Do those CFL bulbs really last 10,000 hours?
The answer is "Yes" to all those questions. We searched the web trying find some real proof that those funny-looking spiral shaped CFL bulbs actually do last as long as the 8,000 to 10,000 hours claimed on the package but we didn't have much luck, so we decided to test the claim ourselves:
Here at The Greener Home we have a lamp in the office that stays on 24 hours a day, 7 days a week. We realized it would make an ideal test subject because that works out to 8,760 hours per year. So two years ago we replaced the standard 60-watt incandescent bulb in that lamp with a 13-watt CFL (which puts out about the same light as the old 60-watt bulb) and then we waited. That CFL bulb finally burned out after 8,347 hours. The second CFL bulb we replaced it with has now been burning for over 9,000 hours and is still shinning.
So, the truth is that you can rely on getting 8,000 to 10,000 hours of use out of a single CFL bulb unless you happen to get one which has a manufacturing defect (which does happen on a rare occasion, just as it does with regular incandescent bulbs). Compared to the pitiful 1,000 hours or less you get out of the old standard household incandescent bulbs, that is very impressive.
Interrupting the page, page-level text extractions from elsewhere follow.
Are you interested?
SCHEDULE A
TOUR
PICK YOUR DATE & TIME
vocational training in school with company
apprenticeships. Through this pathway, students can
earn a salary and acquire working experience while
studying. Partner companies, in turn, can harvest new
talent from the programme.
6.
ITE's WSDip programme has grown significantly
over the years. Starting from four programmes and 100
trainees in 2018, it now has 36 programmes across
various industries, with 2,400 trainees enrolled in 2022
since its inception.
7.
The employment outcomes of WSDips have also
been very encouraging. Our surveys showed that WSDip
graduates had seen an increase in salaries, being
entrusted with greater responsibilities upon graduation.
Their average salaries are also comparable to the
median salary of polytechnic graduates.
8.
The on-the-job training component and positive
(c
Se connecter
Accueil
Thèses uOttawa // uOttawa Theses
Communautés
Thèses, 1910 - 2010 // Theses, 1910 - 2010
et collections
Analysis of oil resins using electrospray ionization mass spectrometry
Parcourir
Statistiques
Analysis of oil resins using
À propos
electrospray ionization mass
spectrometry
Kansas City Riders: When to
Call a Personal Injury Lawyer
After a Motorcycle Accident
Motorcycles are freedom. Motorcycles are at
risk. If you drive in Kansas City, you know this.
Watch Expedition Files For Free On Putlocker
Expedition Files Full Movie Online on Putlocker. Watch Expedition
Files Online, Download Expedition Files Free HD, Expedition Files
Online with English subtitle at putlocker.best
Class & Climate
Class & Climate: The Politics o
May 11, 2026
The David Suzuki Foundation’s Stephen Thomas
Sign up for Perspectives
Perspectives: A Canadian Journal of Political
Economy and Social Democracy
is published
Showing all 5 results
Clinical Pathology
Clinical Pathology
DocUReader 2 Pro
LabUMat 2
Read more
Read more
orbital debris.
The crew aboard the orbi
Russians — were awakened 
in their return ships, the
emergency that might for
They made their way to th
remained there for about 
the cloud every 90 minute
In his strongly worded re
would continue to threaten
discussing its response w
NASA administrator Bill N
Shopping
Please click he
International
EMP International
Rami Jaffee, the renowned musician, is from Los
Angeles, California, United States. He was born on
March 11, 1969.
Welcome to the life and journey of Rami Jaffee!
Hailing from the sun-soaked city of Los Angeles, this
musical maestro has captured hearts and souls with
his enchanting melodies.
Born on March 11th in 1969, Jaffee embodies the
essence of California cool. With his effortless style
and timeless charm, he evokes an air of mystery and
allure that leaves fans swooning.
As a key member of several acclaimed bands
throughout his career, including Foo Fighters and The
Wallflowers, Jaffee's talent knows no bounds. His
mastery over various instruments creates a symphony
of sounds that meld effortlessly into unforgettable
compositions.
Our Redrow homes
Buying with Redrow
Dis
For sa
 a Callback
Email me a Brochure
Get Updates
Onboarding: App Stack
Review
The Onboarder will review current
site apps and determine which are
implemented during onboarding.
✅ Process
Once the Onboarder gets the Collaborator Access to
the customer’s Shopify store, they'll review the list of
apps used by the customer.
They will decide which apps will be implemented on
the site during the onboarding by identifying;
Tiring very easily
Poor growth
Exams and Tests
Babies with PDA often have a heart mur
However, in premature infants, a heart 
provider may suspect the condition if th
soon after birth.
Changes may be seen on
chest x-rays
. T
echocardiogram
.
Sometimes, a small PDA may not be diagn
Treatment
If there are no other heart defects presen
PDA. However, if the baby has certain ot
The quality of the light put out by modern CFL bulbs is excellent -- if you don't make the mistake we did and buy one that is labeled as a "sunlight" or "daylight" bulb.
Those sunlight CFL bulbs put out a very harsh, cold light most people find irritating which also tends to make everything in the room look kind of green. Yuck. We don't even know why the manufacturers continue to make the "sunlight" CFL. Are people using them to grow weed in their houses or what? Anyway, if you buy the CFL bulbs labeled "soft white" or "standard" you'll find the kind of light they put out is very close to what your old incandescent bulb provided, only maybe not quite as bright. If you need the exact same brightness from a lamp, then you should get a 20-watt CFL (75-watt equivalent) to replace a 60-watt incandescent bulb.
Modern soft white CFL bulbs do *not* flicker like some of the old ones did many years ago (and like the big flourescent tubes in office buildings still do today). On a final quality of light note, while a CFL bulb does comes on immediately, it takes about 30 to 60 seconds to completely warm up and put out its full brightness.
Also, you are no longer stuck with just the spiral-shaped bulb. They now make globe-shaped CFLs very similar to the old familiar incandescent, plus reflector types, mini-styles for overhead lighting fixtures, etc.
As for making $546 in just one hour, the editor of this website did exactly that -- by simply by taking 30 minutes to go down to the local mega retail store and buy a couple of six-packs of CFL bulbs. It took him another 30 minutes to go around the house taking out the old 60 watt incandescent bulbs and screwing in the new CFL bulbs in their place. The total cost was $23.96 plus tax. So, how did he make $544 in that one hour? He went to a website called E3living.com and put the specifics of what he'd just done into their marvelous on-line form and looked at the bottom line results:
You can do the same for yourself at http://www.e3living.com/cfl-savings-calculator
Of course, you may not care about making an extra $500 for one hour of easy effort. And you may not care about how easy it is to significantly reduce the amount of CO2 you personally are causing to be put into the atmosphere by continuing to use the old energy-hog incandescent light bulbs.
But if that is not who you are and you haven't yet changed over to CFL bulbs, what the heck are you waiting for?
Oh, one more thing: If that *is* who you are then you should know that in December of 2008 a federal law went into effect in the United States which effectively bans the sale of 40-watt to 150-watt household incandescent bulbs starting in 2012, so you might as well just go ahead and make the money now and start reducing those emissions anyway.